_Text passage_
BEGIN
This notebook demonstrates how to compute the theoretical PC energy at the inference equilibrium \(\mathcal{F}^*\) when \(\nabla_{\mathbf{z}} \mathcal{F} = \mathbf{0}\) for deep linear networks (Innocenti et al., 2024). For a set of inputs and outputs \(\{(\mathbf{x}_i, \mathbf{y}_i)\}_{i=1}^N\), this is given by

\[\begin{equation} \mathcal{F}^* = \frac{1}{2N} \sum_{i=1}^N (\mathbf{y}_i - \mathbf{W}_{L:1}\mathbf{x}_i)^T \mathbf{S}^{-1}(\mathbf{y}_i - \mathbf{W}_{L:1}\mathbf{x}_i) \end{equation}\]

where \(\mathbf{S} = \mathbf{I}_{d_y} + \sum_{\ell=2}^L (\mathbf{W}_{L:\ell})(\mathbf{W}_{L:\ell})^T\) and \(\mathbf{W}_{k:\ell} = \mathbf{W}_k \dots \mathbf{W}_\ell\) for \(\ell, k \in 1,\dots, L\). This result can be generalised to any linear layer transformation \(\mathbf{B}_\ell\), e.g. for a ResNet \(\mathbf{B}_\ell = \mathbf{I} + \mathbf{W}_\ell\) (see Innocenti et al., 2025).

%%capture
!pip install torch==2.3.1
!pip install torchvision==0.18.1
!pip install plotly==5.11.0
!pip install -U kaleido
import jpc

import jax
import jax.numpy as jnp
import equinox as eqx
import optax

import torch
from torch.utils.data import DataLoader
from torchvision import datasets, transforms

import matplotlib.pyplot as plt

import warnings
warnings.simplefilter('ignore')  # ignore warnings

Hyperparameters¤

We define some global parameters, including the network architecture, learning rate, batch size, etc.

SEED = 0

INPUT_DIM = 784
WIDTH = 300
DEPTH = 5
OUTPUT_DIM = 10
ACT_FN = "linear"

LEARNING_RATE = 1e-3
BATCH_SIZE = 64
MAX_T1 = 300
TEST_EVERY = 10
N_TRAIN_ITERS = 100

Dataset¤

Some utils to fetch MNIST.

def get_mnist_loaders(batch_size):
    train_data = MNIST(train=True, normalise=True)
    test_data = MNIST(train=False, normalise=True)
    train_loader = DataLoader(
        dataset=train_data,
        batch_size=batch_size,
        shuffle=True,
        drop_last=True
    )
END
_Written task_
Write the next part of the notebook on theoretical PC energy in deep linear networks, starting where it stops.

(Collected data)
BEGIN
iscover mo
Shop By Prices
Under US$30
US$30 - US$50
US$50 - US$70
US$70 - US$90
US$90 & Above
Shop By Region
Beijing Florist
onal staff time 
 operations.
END
_Answer space_
    test_loader = DataLoader(
        dataset=test_data,
        batch_size=batch_size,
        shuffle=True,
        drop_last=True
    )
    return train_loader, test_loader


class MNIST(datasets.MNIST):
    def __init__(self, train, normalise=True, save_dir="data"):
        if normalise:
            transform = transforms.Compose(
                [
                    transforms.ToTensor(),
                    transforms.Normalize(
                        mean=(0.1307), std=(0.3081)
                    )
                ]
            )
        else:
            transform = transforms.Compose([transforms.ToTensor()])
        super().__init__(save_dir, download=True, train=train, transform=transform)

    def __getitem__(self, index):
        img, label = super().__getitem__(index)
        img = torch.flatten(img)
        label = one_hot(label)
        return img, label


def one_hot(labels, n_classes=10):
    arr = torch.eye(n_classes)
    return arr[labels]

Plotting¤

def plot_total_energies(energies):
    n_train_iters = len(energies["theory"])
    train_iters = [b+1 for b in range(n_train_iters)]

    _, ax = plt.subplots(figsize=(6, 3))

    for energy_type, energy in energies.items():
        is_theory = energy_type == "theory"
        line_style = "--" if is_theory else "-"
        color = "black" if is_theory else "#00CC96"  #"rgb(27, 158, 119)"

        if color.startswith("rgb"):
            rgb = tuple(int(x)/255 for x in color[4:-1].split(","))
        else:
            rgb = color

        ax.plot(
            train_iters, 
            energy, 
            label=energy_type, 
            linewidth=3 if is_theory else 2,
            linestyle=line_style,
            color=rgb
        )

    ax.legend(fontsize=16)
    ax.set_xlabel("Training Iteration", fontsize=18, labelpad=10)
    ax.set_ylabel("Energy", fontsize=18, labelpad=10)
    ax.tick_params(axis='both', labelsize=14)
    plt.grid(True)
    plt.show()

Train and test¤

To compute the theoretical energy, we can use jpc.compute_linear_equilib_energy() which as clear from the equation above just takes a linear network and some data.

def evaluate(model, test_loader):
    avg_test_loss, avg_test_acc = 0, 0
    for _, (img_batch, label_batch) in enumerate(test_loader):
        img_batch, label_batch = img_batch.numpy(), label_batch.numpy()

        test_loss, test_acc = jpc.test_discriminative_pc(
            model=model,
            output=label_batch,
            input=img_batch
        )
        avg_test_loss += test_loss
        avg_test_acc += test_acc

    return avg_test_loss / len(test_loader), avg_test_acc / len(test_loader)


def train( 
      input_dim,
      width,
      depth,
      output_dim,
      act_fn,
      lr,
      batch_size,
      max_t1,
      test_every,
      n_train_iters
):
    key = jax.random.PRNGKey(0)

    # NOTE: act_fn is linear and we use no biases 
    model = jpc.make_mlp(
        key, 
        input_dim=input_dim,
        width=width,
        depth=depth,
        output_dim=output_dim,
        act_fn=act_fn,
        use_bias=False
    )
    optim = optax.adam(lr)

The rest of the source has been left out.